What needs to be done → Please give the lines below as a JSON list of strings, one string per line and no blank lines, beginning at the line that has "Başka bir ifadeyle" and stopping after the line that has "Yüzdelik dilimler tercih".

Stored dataset items →
------------
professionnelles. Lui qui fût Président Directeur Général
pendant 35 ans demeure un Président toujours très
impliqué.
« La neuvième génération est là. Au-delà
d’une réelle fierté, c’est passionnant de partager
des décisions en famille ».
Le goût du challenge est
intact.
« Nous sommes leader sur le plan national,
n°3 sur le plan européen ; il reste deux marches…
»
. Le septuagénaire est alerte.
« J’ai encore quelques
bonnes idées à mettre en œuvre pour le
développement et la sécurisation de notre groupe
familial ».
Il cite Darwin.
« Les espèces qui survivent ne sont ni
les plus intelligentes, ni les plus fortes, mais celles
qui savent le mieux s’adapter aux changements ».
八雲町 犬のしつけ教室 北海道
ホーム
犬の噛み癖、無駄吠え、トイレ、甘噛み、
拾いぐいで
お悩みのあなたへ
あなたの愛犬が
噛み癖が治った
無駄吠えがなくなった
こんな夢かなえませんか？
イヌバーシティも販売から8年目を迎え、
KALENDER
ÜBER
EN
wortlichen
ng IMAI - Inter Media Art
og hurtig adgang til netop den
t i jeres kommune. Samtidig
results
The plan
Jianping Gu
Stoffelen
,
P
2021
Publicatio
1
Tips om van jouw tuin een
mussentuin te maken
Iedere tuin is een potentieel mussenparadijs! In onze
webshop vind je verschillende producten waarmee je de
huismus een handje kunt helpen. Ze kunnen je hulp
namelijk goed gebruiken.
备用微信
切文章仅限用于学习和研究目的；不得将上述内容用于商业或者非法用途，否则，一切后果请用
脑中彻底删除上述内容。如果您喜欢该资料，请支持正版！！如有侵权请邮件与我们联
------------
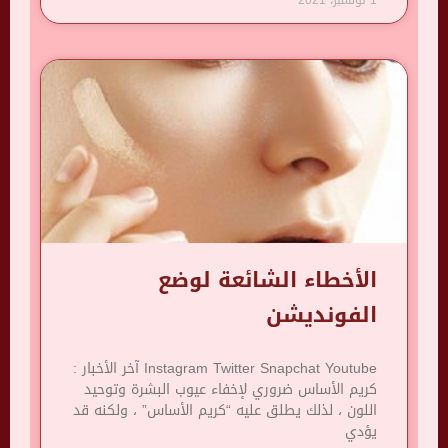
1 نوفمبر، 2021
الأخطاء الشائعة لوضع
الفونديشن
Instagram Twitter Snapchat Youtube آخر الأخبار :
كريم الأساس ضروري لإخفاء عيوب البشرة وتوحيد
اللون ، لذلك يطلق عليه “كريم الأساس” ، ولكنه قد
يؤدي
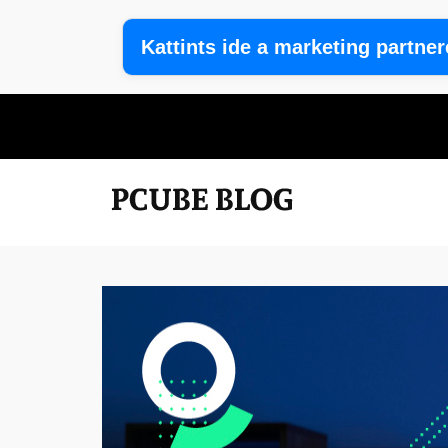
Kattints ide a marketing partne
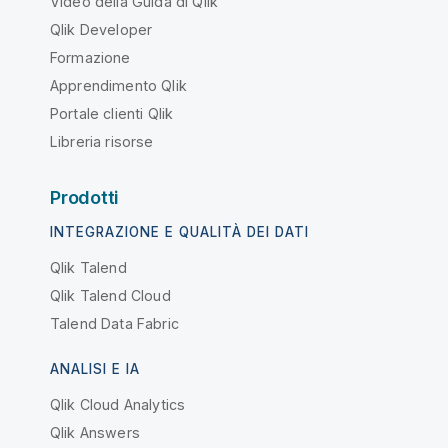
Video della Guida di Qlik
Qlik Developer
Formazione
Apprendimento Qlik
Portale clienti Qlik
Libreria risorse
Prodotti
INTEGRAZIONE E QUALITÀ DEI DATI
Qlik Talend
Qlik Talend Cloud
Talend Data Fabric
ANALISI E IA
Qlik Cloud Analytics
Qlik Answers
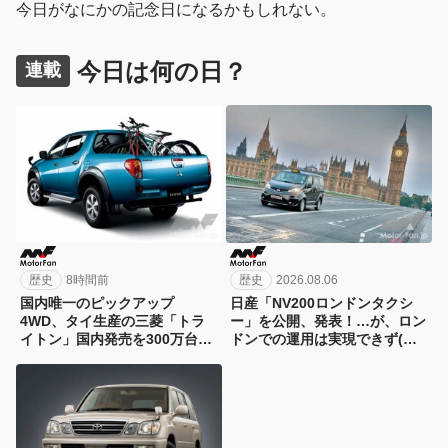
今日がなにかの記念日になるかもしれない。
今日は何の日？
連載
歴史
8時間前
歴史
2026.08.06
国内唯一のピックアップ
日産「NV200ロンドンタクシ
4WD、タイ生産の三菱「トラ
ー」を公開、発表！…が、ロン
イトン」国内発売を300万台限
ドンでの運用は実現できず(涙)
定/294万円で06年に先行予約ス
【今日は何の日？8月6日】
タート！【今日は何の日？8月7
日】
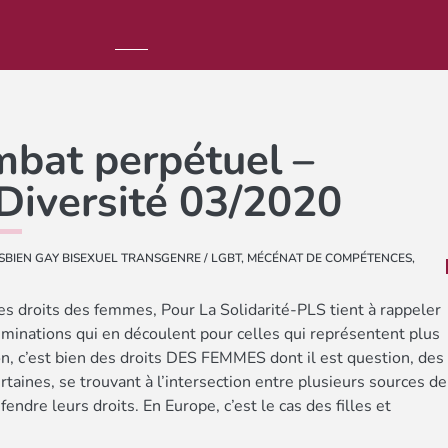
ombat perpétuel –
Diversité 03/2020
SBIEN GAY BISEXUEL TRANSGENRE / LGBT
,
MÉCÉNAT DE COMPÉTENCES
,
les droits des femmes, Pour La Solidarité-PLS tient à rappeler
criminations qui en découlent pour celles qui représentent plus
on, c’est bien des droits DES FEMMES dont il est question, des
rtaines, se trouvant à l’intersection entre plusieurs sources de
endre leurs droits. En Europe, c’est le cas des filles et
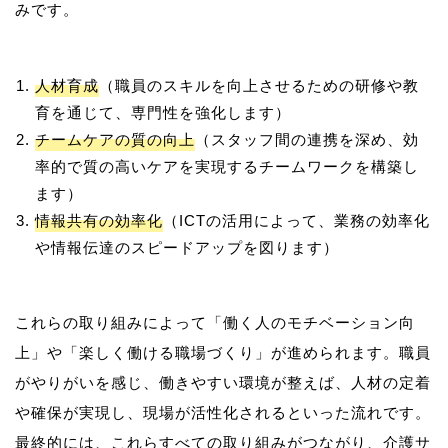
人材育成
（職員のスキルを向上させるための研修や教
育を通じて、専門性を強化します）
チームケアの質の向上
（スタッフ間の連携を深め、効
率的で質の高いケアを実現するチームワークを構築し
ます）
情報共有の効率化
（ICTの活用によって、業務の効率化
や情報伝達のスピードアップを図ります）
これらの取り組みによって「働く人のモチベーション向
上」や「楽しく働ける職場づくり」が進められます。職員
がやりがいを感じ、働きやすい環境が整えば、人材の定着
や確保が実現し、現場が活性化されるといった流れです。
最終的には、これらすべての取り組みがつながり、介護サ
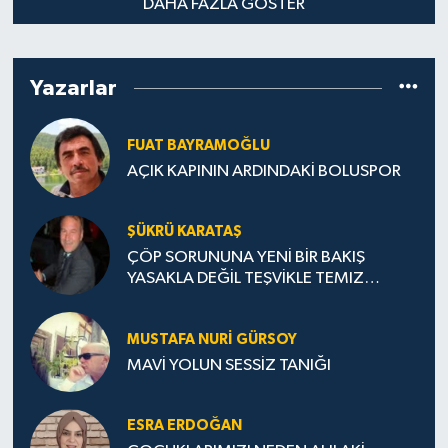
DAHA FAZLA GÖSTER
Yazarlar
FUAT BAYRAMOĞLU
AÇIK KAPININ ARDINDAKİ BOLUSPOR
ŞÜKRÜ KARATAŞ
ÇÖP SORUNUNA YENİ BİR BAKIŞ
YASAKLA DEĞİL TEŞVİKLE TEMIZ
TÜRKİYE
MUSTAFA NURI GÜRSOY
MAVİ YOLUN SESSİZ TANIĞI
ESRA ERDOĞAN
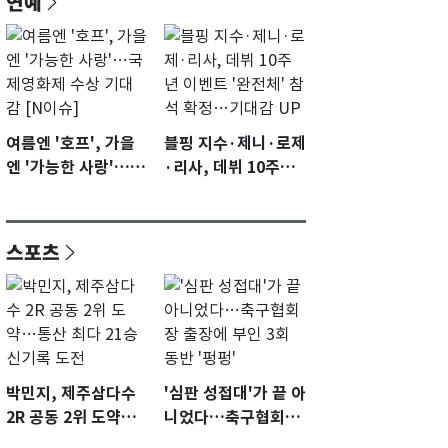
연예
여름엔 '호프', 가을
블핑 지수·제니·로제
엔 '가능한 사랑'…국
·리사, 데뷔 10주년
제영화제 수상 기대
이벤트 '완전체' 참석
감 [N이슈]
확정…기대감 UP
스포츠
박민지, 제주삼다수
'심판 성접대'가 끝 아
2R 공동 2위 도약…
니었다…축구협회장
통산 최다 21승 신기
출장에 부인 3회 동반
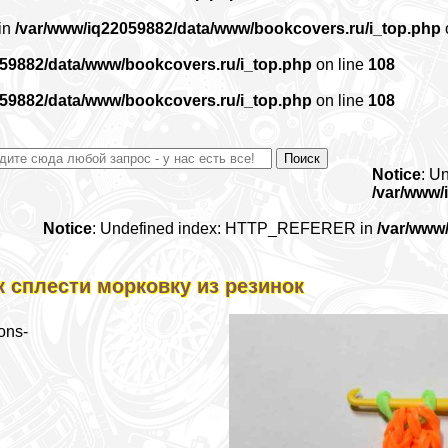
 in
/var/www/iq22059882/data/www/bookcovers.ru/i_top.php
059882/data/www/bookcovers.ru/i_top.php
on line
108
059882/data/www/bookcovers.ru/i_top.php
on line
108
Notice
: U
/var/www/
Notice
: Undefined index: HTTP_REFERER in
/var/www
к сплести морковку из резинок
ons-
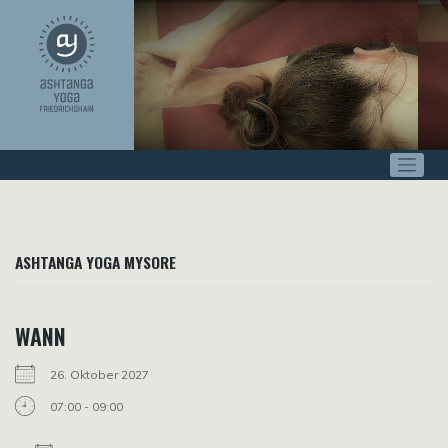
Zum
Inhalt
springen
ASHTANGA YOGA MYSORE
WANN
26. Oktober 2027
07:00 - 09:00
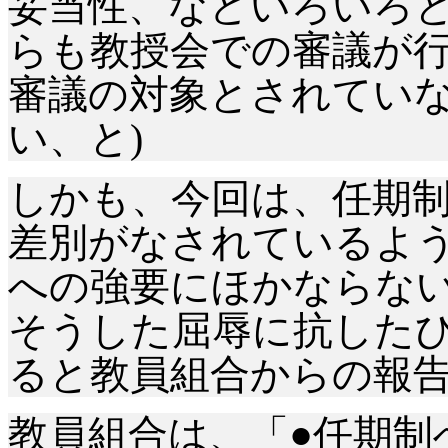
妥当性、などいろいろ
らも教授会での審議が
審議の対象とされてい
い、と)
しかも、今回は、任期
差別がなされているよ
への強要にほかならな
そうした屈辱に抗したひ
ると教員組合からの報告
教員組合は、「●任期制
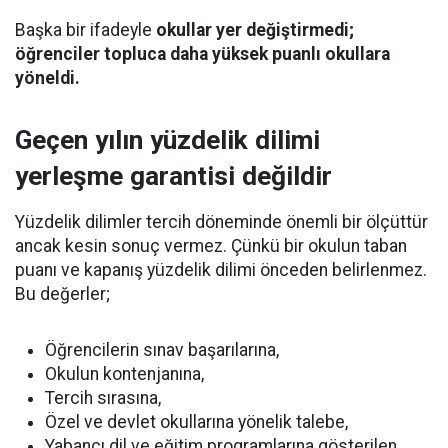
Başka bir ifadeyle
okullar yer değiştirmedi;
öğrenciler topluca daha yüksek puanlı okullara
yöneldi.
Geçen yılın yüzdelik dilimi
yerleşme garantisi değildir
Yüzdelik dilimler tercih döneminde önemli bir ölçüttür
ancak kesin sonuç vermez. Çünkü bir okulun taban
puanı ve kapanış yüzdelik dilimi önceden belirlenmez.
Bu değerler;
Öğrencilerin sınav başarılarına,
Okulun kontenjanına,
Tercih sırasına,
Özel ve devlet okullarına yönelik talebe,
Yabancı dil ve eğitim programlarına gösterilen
------------
Task result →
[
  "Başka bir ifadeyle",
  "okullar yer değiştirmedi;",
  "öğrenciler topluca daha yüksek puanlı okullara",
  "yöneldi.",
  "Geçen yılın yüzdelik dilimi",
  "yerleşme garantisi değildir",
  "Yüzdelik dilimler tercih döneminde önemli bir ölçüttür"
]